Concerns about society’s racial biases and prejudices getting built into AI technology are just part of what Oklahoma City community activist aurelius francisco finds “deeply troubling” about the new tool, which he learned about from The Associated Press.
“The fact that the technology is being used by the same company that provides Tasers to the department is alarming enough,” said francisco, a co-founder of the Foundation for Liberating Minds in Oklahoma City.
He said automating those reports will “ease the police’s ability to harass, surveil and inflict violence on community members. While making the cop’s job easier, it makes Black and brown people’s lives harder.”
Before trying out the tool in Oklahoma City, police officials showed it to local prosecutors who advised some caution before using it on high-stakes criminal cases. For now, it’s only used for minor incident reports that don’t lead to someone getting arrested.
“So no arrests, no felonies, no violent crimes,” said Oklahoma City police Capt. Jason Bussert, who handles information technology for the 1,170-officer department.
That’s not the case in another city, Lafayette, Indiana, where police Chief Scott Galloway told the AP that all of his officers can use Draft One on any kind of case and it’s been “incredibly popular” since the pilot began earlier this year.
Or in Fort Collins, Colorado, where police Sgt. Robert Younger said officers are free to use it on any type of report, though they discovered it doesn’t work well on patrols of the city’s downtown bar district because of an “overwhelming amount of noise.”

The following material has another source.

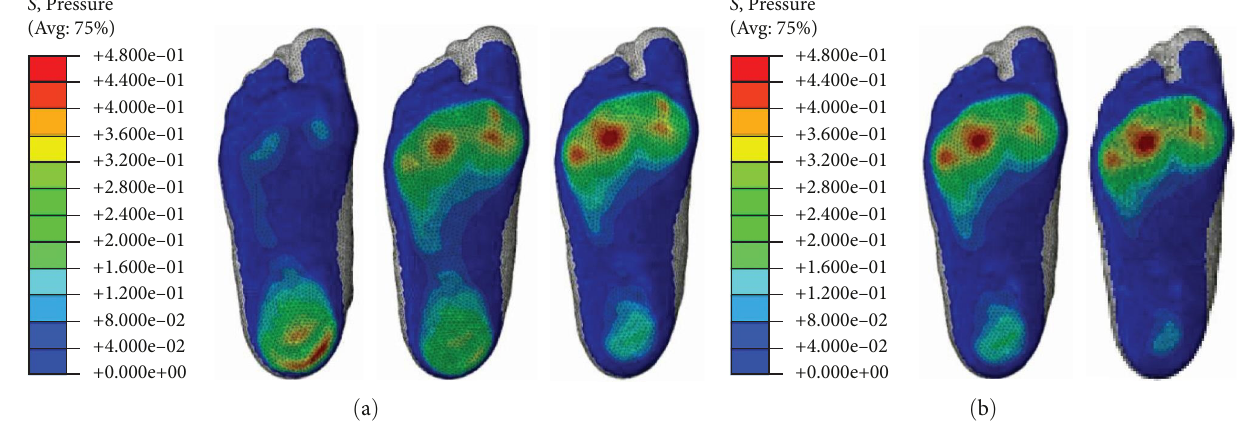
F IGURE 6: Plantar pressure distribution (a) at t 1 , t 2 , and t 3 gait instants in RFS jogging (from left to right) and (b) at t 2 and t 3 gait instants in FFS jogging (from left to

Along with using AI to analyze and summarize the audio recording, Axon experimented with computer vision to summarize what’s “seen” in the video footage, before quickly realizing that the technology was not ready.
“Given all the sensitivities around policing, around race and other identities of people involved, that’s an area where I think we’re going to have to do some real work before we would introduce it,” said Mr. Smith, the Axon CEO, describing some of the tested responses as not “overtly racist” but insensitive in other ways.
Those experiments led Axon to focus squarely on audio in the product unveiled in April during its annual company conference for police officials.
The technology relies on the same generative AI model that powers ChatGPT, made by San Francisco-based OpenAI. OpenAI is a close business partner with Microsoft, which is Axon’s cloud computing provider.
“We use the same underlying technology as ChatGPT, but we have access to more knobs and dials than an actual ChatGPT user would have,” said Noah Spitzer-Williams, who manages Axon’s AI products. Turning down the “creativity dial” helps the model stick to facts so that it “doesn’t embellish or hallucinate in the same ways that you would find if you were just using ChatGPT on its own,” he said.